KS2 Physics: Understanding Light and Sound

KS2 physics can be really interesting, if you learn the right way.

The thought of KS2 Physics often strikes fear into the hearts of students, but the reality is that this subject doesn’t have to be so intimidating. With just a few simple tips and tricks, you can ace your KS2 Physics examination, and even learn in a fun and interesting way! In this blog we’ll shine a torch on two of the most complex subjects on the KS2 Physics curriculum – light and sound.

KS2 Physics: Understanding Light

Light allows us to see things – your eyes use the light that bounces off what you are looking at to make sight possible. Dark is the absence of light. Most light comes from one main source – The Sun. Sunlight takes about 8 minutes to reach Earth. During night-time, whichever part of Earth you are on has rotated away from the Sun. So, it cannot receive direct sunlight, making
it dark outside.

While the Sun is a source of light, the moon is not. Moonlight exists, but it is actually just reflected light originating from the Sun.

Of course, there are other sources of light in everyday life, such as lightbulbs, candles, phone screens and televisions. Inventions such as these have made seeing things at night-time possible.

KS2 physics students must learn about light and sound.

How Light Behaves

Light only travels in straight lines, and will reflect off of any material – although some materials reflect more light than others. Light will reflect off the surface at the same angle at which it hit the surface. So, it is possible to use shiny things to aim beams of light, like with a ruler in a classroom! Different things will happen to light depending on the properties of the material it encounters:

Smooth, shiny, and light-coloured surfaces…

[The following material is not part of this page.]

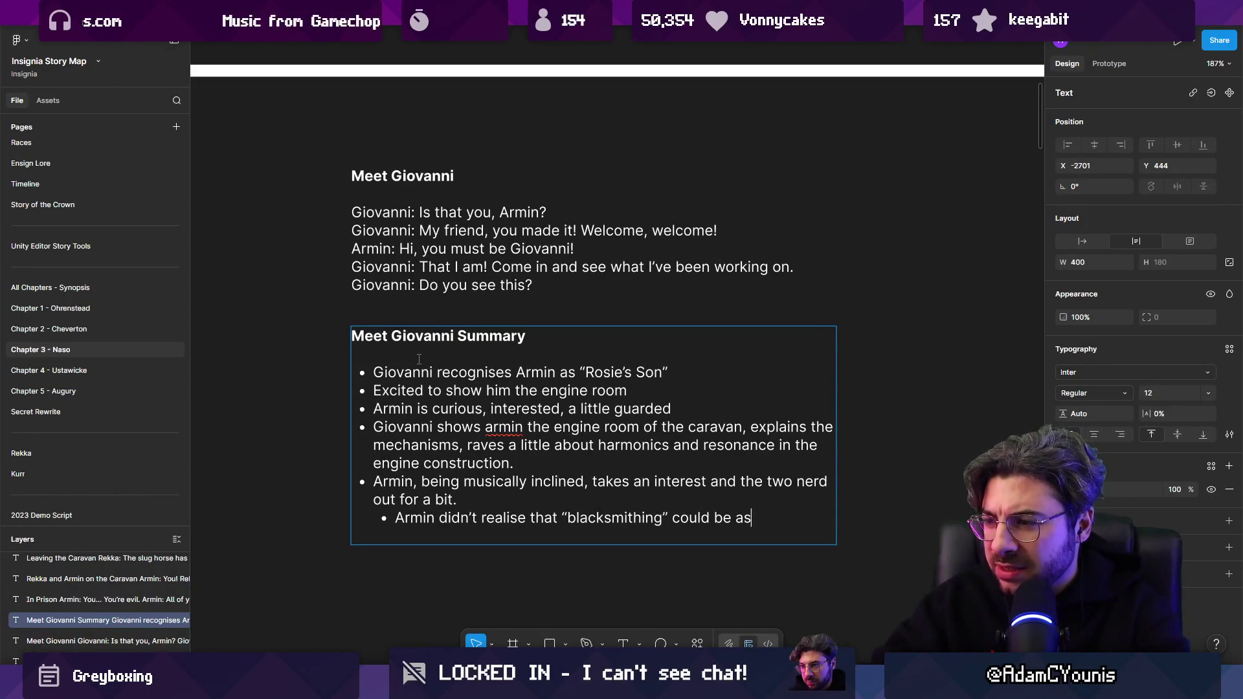
{"action": "type", "text": " in"}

  • Will reflect a lot of light.
  • This makes them useful for things like mirrors, which let us see ourselves (our reflections!), behind us or around corners.
  • Reflective surfaces also help us be seen in the dark.

Rough, dull, and dark-coloured surfaces…

  • Will reflect very little light.
  • Will absorb light, stopping it from travelling.
  • This makes them useful for blinds and curtains; anything where light needs to be blocked out.


  • Transparent materials: Allow light to pass through them – like a window made of clear glass.
  • Translucent materials: Allow some light to pass through them – like a green glass bottle.
  • Opaque materials: Allow no light to pass through them – like the wood of a tree’s trunk.

KS2 Physics: Understanding Sound

A sound is produced when something vibrates. For example, when a guitar string is plucked, its movement affects the air and sends vibrations towards your ears. This vibration travels into your ear, which is able to process the sound and tell your brain what noise was made. The speed of sound is many times slower than the speed of light. A human is able to speak and make noise with his/her larynx (voice box), located in the throat. The larynx produces vibrations, and therefore sounds, when air passes through it. These vibrations are directed to come out of the mouth, so humans can control them to produce complicated speech.

How Does Sound Travel?

Sound can also travel through solids and liquids, as they are able to carry vibrations as well. Sound actually travels faster through solids and liquids than it does through air and other gases. Of course, some materials are better carriers of sound than others, and some things are designed to stop sound travelling.

Sound needs something to travel through in order to reach your ears, because a vibration cannot travel through nothing – it needs a medium to carry it. This means that sound cannot travel through a vacuum. For example, sound cannot travel through outer space.

The Features of Sound

Pitch refers to how high or low a sound is. That is to say, the more high-pitched a sound is, the squeakier it is. So, the more low-pitched a sound is, the deeper it is. On a guitar for example, shorter strings will produce higher pitched sounds than longer strings. Different pitches cause different musical notes. Similarly, on a glockenspiel, the longer keys produce deeper notes than the shorter keys. This is because a smaller key produces faster vibrations.

The loudness of a sound refers to its volume and intensity. The opposite of ‘loud’ in this case is not ‘quiet’ as you might expect, but ‘soft’. In the case of the instruments mentioned on the previous page, the amount of force you apply to a string or key will affect the loudness of sound produced. The loudness of a sound is measured in decibels (dB).

As you'll learn in KS2 physics, sound and light have many differences.